Defending against adversarial attacks DNNs are used in more than 90% of the methods for classifying real videos from fake ones. Studies have demonstrated that adversarial noise attacks are effective against DNNs. The above-mentioned DNN-based detection algorithms are vulnerable to adversarial noise attacks, and limited research has evaluated their performance against adversarial noise attacks. Most existing models have not been evaluated for their resistance to adverse noise attacks. So, there is an opportunity to develop deepfake detectors that are more resistant to changes made by adversaries (Hou et al. 2021; Rao et al. 2021; Neekhara et al. 2021).

Integration of deepfake detection methods into social media Current deepfake video detection methods are less productive in real-time scenarios (Yu et al. 2021). Therefore, another research direction is to integrate detection methods into distribution platforms such as social media to increase their effectiveness in dealing with the widespread impact of deepfakes.

9.1 Summary of future opportunities

This section summarises potential future directions that researchers who are already working in the field of deepfake technology or who aspire to work there in the future can investigate:

  • Researchers haven’t paid much attention to computational complexity, which offers another area with the potential for efficient deepfake detection. Specifically, computational time has been neglected in the literature. Improvements in computational time can be studied for real-time applications.

  • Hybrid methods have not been substantially explored or employed in deepfake video detection. Hybrid methods have the potential to provide excellent classification accuracy for real-time fake video detection.

  • An existing deepfake detection model could be very useful if the results could be reproducible. This could be done by giving the research community access to large public datasets, experimental setups, and open-source tools and codes.
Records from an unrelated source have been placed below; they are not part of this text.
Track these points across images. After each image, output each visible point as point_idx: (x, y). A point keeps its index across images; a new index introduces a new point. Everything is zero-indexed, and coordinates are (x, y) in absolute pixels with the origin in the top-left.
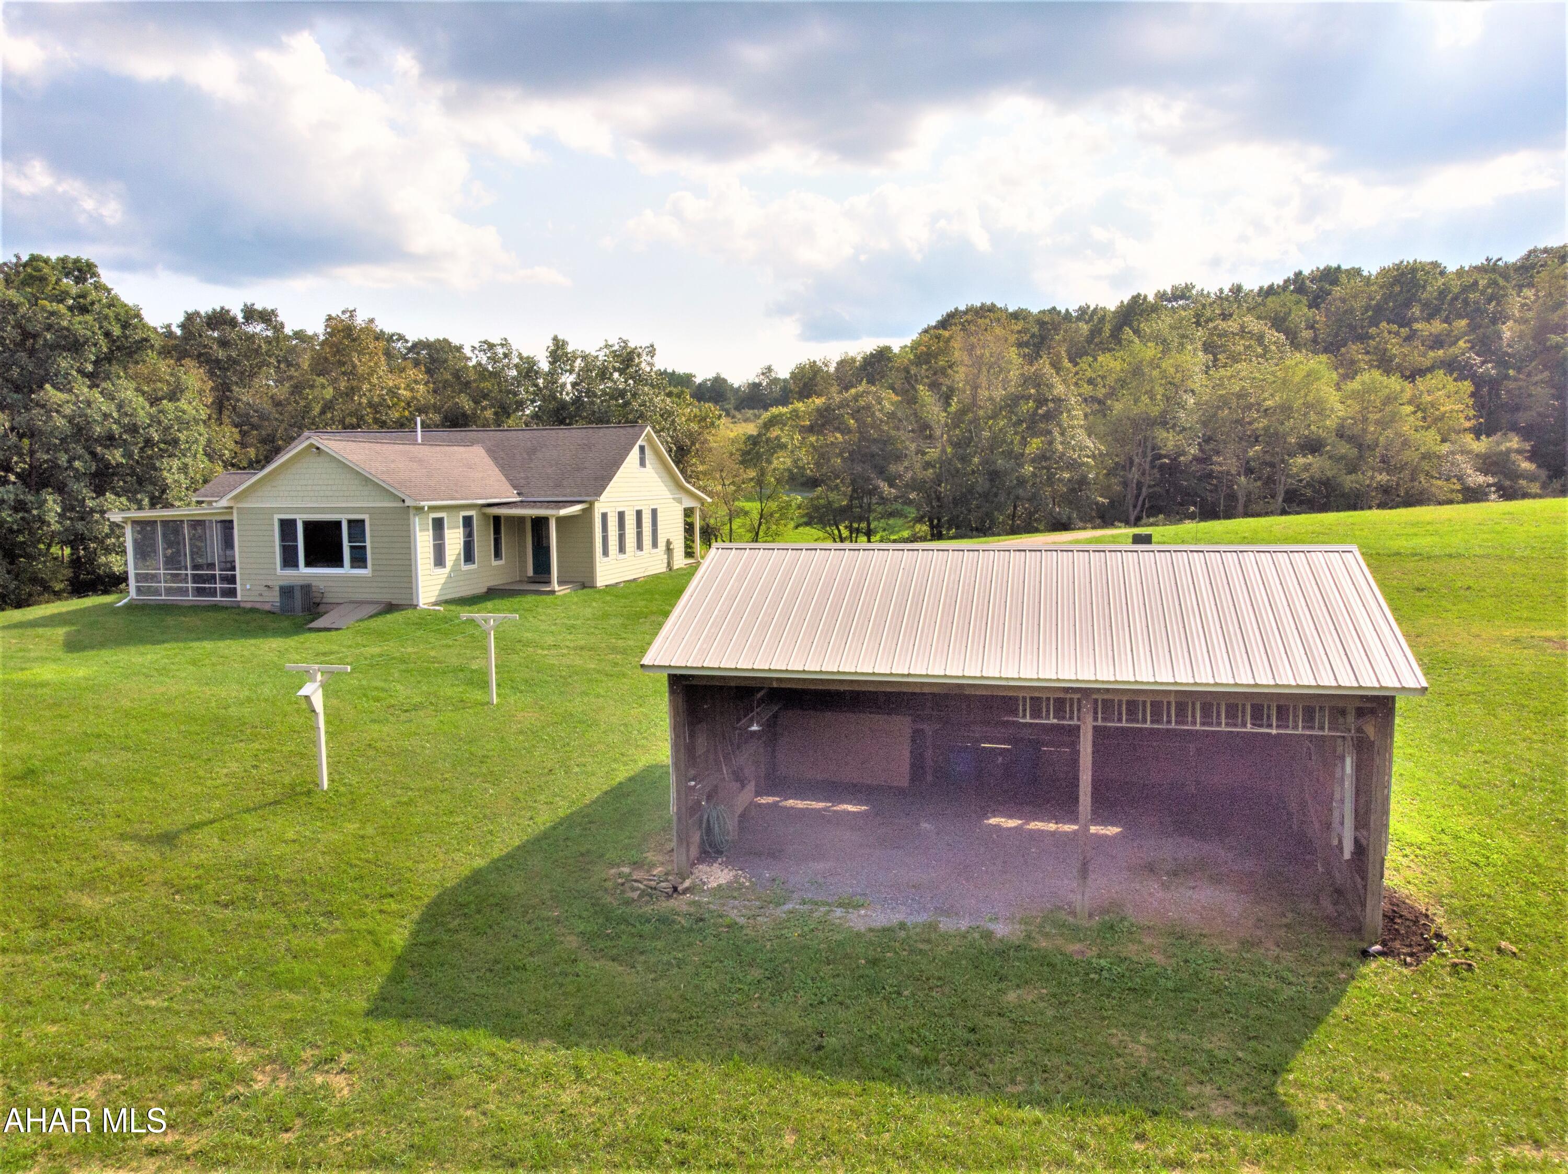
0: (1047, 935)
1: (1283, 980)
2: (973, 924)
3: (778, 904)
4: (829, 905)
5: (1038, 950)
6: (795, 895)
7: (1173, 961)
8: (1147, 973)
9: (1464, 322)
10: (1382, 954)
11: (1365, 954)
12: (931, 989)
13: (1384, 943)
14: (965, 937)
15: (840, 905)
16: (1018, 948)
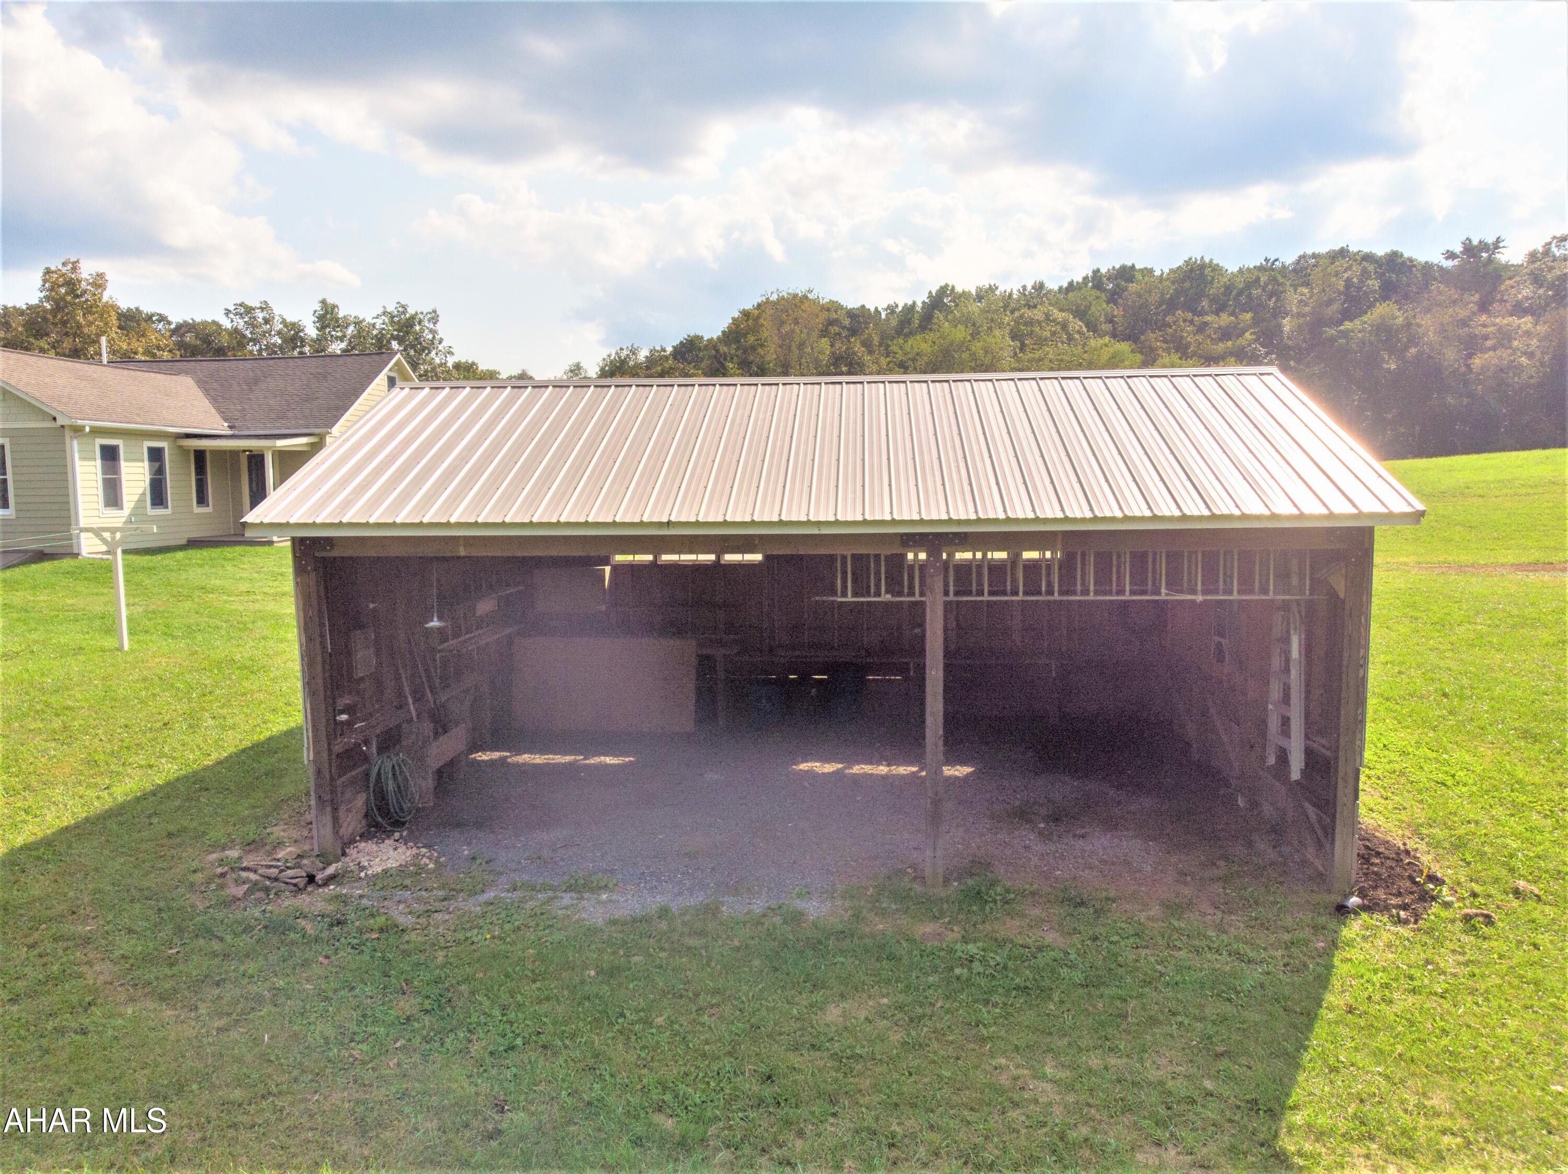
0: (883, 913)
1: (1239, 956)
2: (774, 903)
3: (473, 893)
4: (553, 888)
5: (873, 936)
6: (503, 879)
7: (1076, 939)
8: (1041, 961)
9: (1248, 316)
10: (1365, 908)
11: (1342, 910)
12: (700, 1010)
13: (1362, 894)
14: (759, 923)
15: (570, 889)
16: (841, 935)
It will help show real progress in the field by keeping people from overestimating how well things are going.

10 Conclusion

Deepfake technology and social media make it easier to spread fake content. Addressing this problem is very important because people’s confidence in media content is decreasing due to deepfakes, as seeing them does not guarantee trust. The progression of deepfake technology increases the risk of spreading false information, which directly compromises the trustworthiness of news, information, and interpersonal exchanges.

We presented a brief overview of deepfake generation techniques and a detailed analysis of current deepfake video detection methods and their vulnerabilities. As a new research topic, there is a battleground between the two sides of deepfake technologies: opponents (deepfake generation methods) and defenders (deepfake detection methods). The competition between these two parties provides new opportunities that can help identify research questions, research trends, and directions in deepfake video detection. Since there is no indication that the development of deepfake technology will be slowed down, academics and government officials should discuss and resist this destructive technology. Researchers, policymakers, and technology experts should come forward to devise comprehensive strategies for mitigating the impact of deepfakes. To help researchers and practitioners working in this rapidly growing and expanding field, this survey paper has highlighted many important research issues that need to be examined.